MATERIAL SUPPLIED:
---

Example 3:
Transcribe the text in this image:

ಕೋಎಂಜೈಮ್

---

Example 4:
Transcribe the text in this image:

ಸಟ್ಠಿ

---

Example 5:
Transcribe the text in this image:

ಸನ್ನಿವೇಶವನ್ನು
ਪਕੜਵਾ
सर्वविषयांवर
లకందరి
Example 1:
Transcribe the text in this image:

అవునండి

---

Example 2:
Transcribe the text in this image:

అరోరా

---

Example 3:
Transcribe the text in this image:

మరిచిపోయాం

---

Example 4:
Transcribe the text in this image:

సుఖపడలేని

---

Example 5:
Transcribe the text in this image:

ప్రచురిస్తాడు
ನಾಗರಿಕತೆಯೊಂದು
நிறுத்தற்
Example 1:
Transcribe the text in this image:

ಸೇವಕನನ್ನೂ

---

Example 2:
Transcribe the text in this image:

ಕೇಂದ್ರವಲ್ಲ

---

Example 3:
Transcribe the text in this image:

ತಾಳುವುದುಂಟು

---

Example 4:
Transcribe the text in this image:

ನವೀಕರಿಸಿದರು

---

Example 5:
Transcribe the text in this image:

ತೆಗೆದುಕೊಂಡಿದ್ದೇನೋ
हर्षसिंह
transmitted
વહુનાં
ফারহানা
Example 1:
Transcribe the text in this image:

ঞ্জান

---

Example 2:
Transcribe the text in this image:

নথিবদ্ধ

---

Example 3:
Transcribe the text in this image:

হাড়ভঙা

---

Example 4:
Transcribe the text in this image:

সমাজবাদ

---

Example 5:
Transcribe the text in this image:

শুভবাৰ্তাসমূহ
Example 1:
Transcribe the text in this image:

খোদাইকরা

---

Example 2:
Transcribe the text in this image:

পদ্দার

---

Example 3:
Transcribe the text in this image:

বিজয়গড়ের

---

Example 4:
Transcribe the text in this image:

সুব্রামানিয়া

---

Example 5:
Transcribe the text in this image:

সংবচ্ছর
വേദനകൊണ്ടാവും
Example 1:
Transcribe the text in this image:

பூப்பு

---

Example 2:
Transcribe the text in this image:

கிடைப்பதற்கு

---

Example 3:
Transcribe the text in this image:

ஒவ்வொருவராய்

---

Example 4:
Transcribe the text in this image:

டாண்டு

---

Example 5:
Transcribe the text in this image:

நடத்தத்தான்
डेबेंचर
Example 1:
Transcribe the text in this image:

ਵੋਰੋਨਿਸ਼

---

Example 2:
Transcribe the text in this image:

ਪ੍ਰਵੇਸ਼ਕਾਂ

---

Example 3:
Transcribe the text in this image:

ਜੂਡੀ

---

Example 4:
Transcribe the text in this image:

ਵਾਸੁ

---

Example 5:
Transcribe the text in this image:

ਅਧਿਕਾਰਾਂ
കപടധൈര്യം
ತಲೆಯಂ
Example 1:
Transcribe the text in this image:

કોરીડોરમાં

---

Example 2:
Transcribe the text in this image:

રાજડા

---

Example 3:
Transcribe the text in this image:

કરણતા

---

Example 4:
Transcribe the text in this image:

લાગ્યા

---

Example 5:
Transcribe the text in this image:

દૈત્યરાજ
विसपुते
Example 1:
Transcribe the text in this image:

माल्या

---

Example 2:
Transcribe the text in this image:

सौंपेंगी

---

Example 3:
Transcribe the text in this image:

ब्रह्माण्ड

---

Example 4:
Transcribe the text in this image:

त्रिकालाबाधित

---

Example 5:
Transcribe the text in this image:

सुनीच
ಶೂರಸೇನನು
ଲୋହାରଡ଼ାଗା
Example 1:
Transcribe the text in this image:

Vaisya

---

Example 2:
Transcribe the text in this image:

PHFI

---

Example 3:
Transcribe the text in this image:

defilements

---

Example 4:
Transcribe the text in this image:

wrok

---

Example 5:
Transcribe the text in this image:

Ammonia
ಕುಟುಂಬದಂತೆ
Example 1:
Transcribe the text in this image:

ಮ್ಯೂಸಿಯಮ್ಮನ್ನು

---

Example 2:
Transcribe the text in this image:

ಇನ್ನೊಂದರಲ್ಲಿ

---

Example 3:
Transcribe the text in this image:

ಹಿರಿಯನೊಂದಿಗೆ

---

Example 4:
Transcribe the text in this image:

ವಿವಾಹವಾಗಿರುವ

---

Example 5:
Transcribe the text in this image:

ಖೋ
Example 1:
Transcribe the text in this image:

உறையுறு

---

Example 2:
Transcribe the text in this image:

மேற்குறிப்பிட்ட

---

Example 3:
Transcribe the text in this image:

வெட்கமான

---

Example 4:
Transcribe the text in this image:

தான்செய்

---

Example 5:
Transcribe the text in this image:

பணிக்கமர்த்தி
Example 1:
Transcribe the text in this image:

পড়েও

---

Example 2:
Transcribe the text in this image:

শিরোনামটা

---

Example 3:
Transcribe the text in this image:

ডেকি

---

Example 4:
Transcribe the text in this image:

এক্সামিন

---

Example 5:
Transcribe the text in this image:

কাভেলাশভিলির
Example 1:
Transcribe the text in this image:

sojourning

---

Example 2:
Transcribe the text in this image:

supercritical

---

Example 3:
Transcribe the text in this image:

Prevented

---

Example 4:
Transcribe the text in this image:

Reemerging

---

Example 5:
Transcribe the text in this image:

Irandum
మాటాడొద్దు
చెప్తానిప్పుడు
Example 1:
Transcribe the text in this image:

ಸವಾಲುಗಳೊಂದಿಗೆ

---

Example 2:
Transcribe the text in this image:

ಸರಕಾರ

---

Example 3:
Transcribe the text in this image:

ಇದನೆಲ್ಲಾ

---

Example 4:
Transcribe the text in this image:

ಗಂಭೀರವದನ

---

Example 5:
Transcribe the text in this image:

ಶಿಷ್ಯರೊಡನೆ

EXERCISE DESCRIPTION:
The records above are to be copied out exactly, line for line.

YOUR SOLUTION:
---

Example 3:
Transcribe the text in this image:

ಕೋಎಂಜೈಮ್

---

Example 4:
Transcribe the text in this image:

ಸಟ್ಠಿ

---

Example 5:
Transcribe the text in this image:

ಸನ್ನಿವೇಶವನ್ನು
ਪਕੜਵਾ
सर्वविषयांवर
లకందరి
Example 1:
Transcribe the text in this image:

అవునండి

---

Example 2:
Transcribe the text in this image:

అరోరా

---

Example 3:
Transcribe the text in this image:

మరిచిపోయాం

---

Example 4:
Transcribe the text in this image:

సుఖపడలేని

---

Example 5:
Transcribe the text in this image:

ప్రచురిస్తాడు
ನಾಗರಿಕತೆಯೊಂದು
நிறுத்தற்
Example 1:
Transcribe the text in this image:

ಸೇವಕನನ್ನೂ

---

Example 2:
Transcribe the text in this image:

ಕೇಂದ್ರವಲ್ಲ

---

Example 3:
Transcribe the text in this image:

ತಾಳುವುದುಂಟು

---

Example 4:
Transcribe the text in this image:

ನವೀಕರಿಸಿದರು

---

Example 5:
Transcribe the text in this image:

ತೆಗೆದುಕೊಂಡಿದ್ದೇನೋ
हर्षसिंह
transmitted
વહુનાં
ফারহানা
Example 1:
Transcribe the text in this image:

ঞ্জান

---

Example 2:
Transcribe the text in this image:

নথিবদ্ধ

---

Example 3:
Transcribe the text in this image:

হাড়ভঙা

---

Example 4:
Transcribe the text in this image:

সমাজবাদ

---

Example 5:
Transcribe the text in this image:

শুভবাৰ্তাসমূহ
Example 1:
Transcribe the text in this image:

খোদাইকরা

---

Example 2:
Transcribe the text in this image:

পদ্দার

---

Example 3:
Transcribe the text in this image:

বিজয়গড়ের

---

Example 4:
Transcribe the text in this image:

সুব্রামানিয়া

---

Example 5:
Transcribe the text in this image:

সংবচ্ছর
വേദനകൊണ്ടാവും
Example 1:
Transcribe the text in this image:

பூப்பு

---

Example 2:
Transcribe the text in this image:

கிடைப்பதற்கு

---

Example 3:
Transcribe the text in this image:

ஒவ்வொருவராய்

---

Example 4:
Transcribe the text in this image:

டாண்டு

---

Example 5:
Transcribe the text in this image:

நடத்தத்தான்
डेबेंचर
Example 1:
Transcribe the text in this image:

ਵੋਰੋਨਿਸ਼

---

Example 2:
Transcribe the text in this image:

ਪ੍ਰਵੇਸ਼ਕਾਂ

---

Example 3:
Transcribe the text in this image:

ਜੂਡੀ

---

Example 4:
Transcribe the text in this image:

ਵਾਸੁ

---

Example 5:
Transcribe the text in this image:

ਅਧਿਕਾਰਾਂ
കപടധൈര്യം
ತಲೆಯಂ
Example 1:
Transcribe the text in this image:

કોરીડોરમાં

---

Example 2:
Transcribe the text in this image:

રાજડા

---

Example 3:
Transcribe the text in this image:

કરણતા

---

Example 4:
Transcribe the text in this image:

લાગ્યા

---

Example 5:
Transcribe the text in this image:

દૈત્યરાજ
विसपुते
Example 1:
Transcribe the text in this image:

माल्या

---

Example 2:
Transcribe the text in this image:

सौंपेंगी

---

Example 3:
Transcribe the text in this image:

ब्रह्माण्ड

---

Example 4:
Transcribe the text in this image:

त्रिकालाबाधित

---

Example 5:
Transcribe the text in this image:

सुनीच
ಶೂರಸೇನನು
ଲୋହାରଡ଼ାଗା
Example 1:
Transcribe the text in this image:

Vaisya

---

Example 2:
Transcribe the text in this image:

PHFI

---

Example 3:
Transcribe the text in this image:

defilements

---

Example 4:
Transcribe the text in this image:

wrok

---

Example 5:
Transcribe the text in this image:

Ammonia
ಕುಟುಂಬದಂತೆ
Example 1:
Transcribe the text in this image:

ಮ್ಯೂಸಿಯಮ್ಮನ್ನು

---

Example 2:
Transcribe the text in this image:

ಇನ್ನೊಂದರಲ್ಲಿ

---

Example 3:
Transcribe the text in this image:

ಹಿರಿಯನೊಂದಿಗೆ

---

Example 4:
Transcribe the text in this image:

ವಿವಾಹವಾಗಿರುವ

---

Example 5:
Transcribe the text in this image:

ಖೋ
Example 1:
Transcribe the text in this image:

உறையுறு

---

Example 2:
Transcribe the text in this image:

மேற்குறிப்பிட்ட

---

Example 3:
Transcribe the text in this image:

வெட்கமான

---

Example 4:
Transcribe the text in this image:

தான்செய்

---

Example 5:
Transcribe the text in this image:

பணிக்கமர்த்தி
Example 1:
Transcribe the text in this image:

পড়েও

---

Example 2:
Transcribe the text in this image:

শিরোনামটা

---

Example 3:
Transcribe the text in this image:

ডেকি

---

Example 4:
Transcribe the text in this image:

এক্সামিন

---

Example 5:
Transcribe the text in this image:

কাভেলাশভিলির
Example 1:
Transcribe the text in this image:

sojourning

---

Example 2:
Transcribe the text in this image:

supercritical

---

Example 3:
Transcribe the text in this image:

Prevented

---

Example 4:
Transcribe the text in this image:

Reemerging

---

Example 5:
Transcribe the text in this image:

Irandum
మాటాడొద్దు
చెప్తానిప్పుడు
Example 1:
Transcribe the text in this image:

ಸವಾಲುಗಳೊಂದಿಗೆ

---

Example 2:
Transcribe the text in this image:

ಸರಕಾರ

---

Example 3:
Transcribe the text in this image:

ಇದನೆಲ್ಲಾ

---

Example 4:
Transcribe the text in this image:

ಗಂಭೀರವದನ

---

Example 5:
Transcribe the text in this image:

ಶಿಷ್ಯರೊಡನೆ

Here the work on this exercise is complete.